Mon cœur fait écho à mes pensées. Une larme roule le long de ma tempe avant de s'échouer sur le sol sur lequel nous sommes allongés.

Ian pivote dans ma direction.

— Elena ?

— C'est rien, le coupé-je avant qu'il n'ait le temps de dire quoi que ce soit.

Mon index se pose sur sa bouche et je ferme les yeux en souriant. J'essaie de toutes mes forces de retenir la vague de sanglots qui remonte du plus profond de mon être.

Je ne peux plus affronter son regard plus longtemps. Sans un mot, je me relève et file prendre une douche dans mon studio. Je libère mes pleurs ainsi, en silence, dans mon appartement, seule.

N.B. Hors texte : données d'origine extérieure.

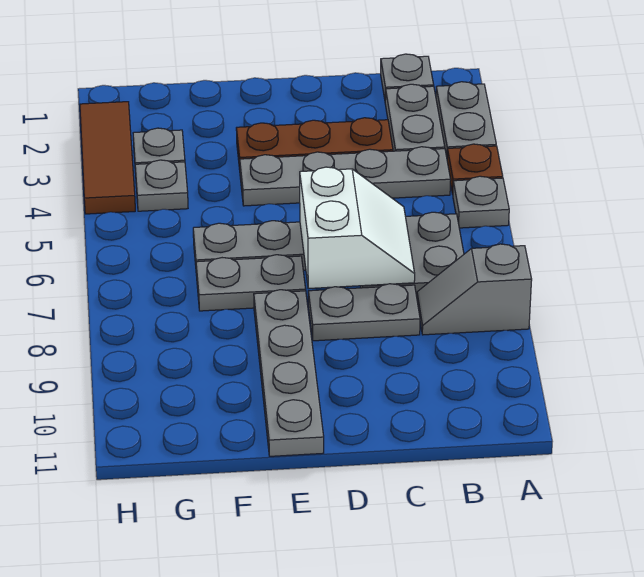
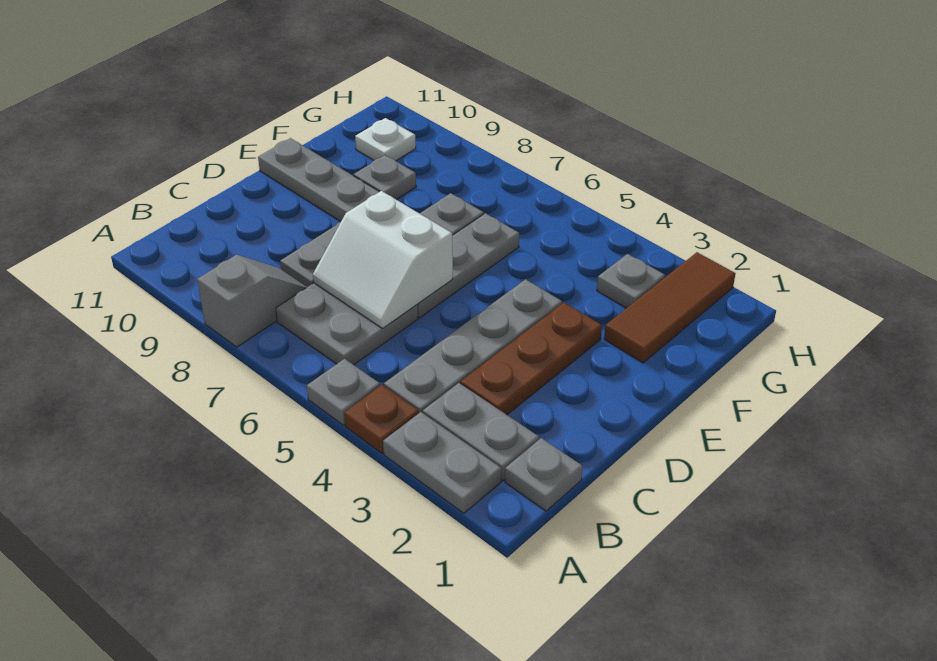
grey 1x1 plate [135,160,188,211] -> grey 1x1 plate moved to [354,155,416,200]
none -> white 1x1 plate [355,118,416,161]
brown 1x3 tile [80,102,135,214] -> brown 1x3 tile turned to [604,252,735,363]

Le soir, après n'avoir rien pu avaler, je le rejoins dans son lit et me blottis sous ses bras. Il me cale contre lui et me serre avec chaleur. J'aimerais rester ainsi pour toujours, oubliant mes obligations, ma carrière et les enjeux qui en découlent. Oublier le monde extérieur.

Je veux simplement, cette nuit, rester là-haut, dans les étoiles, avec l'homme dont je suis douloureusement amoureuse.

Oublier ce qui nous attend lorsque le soleil se lèvera.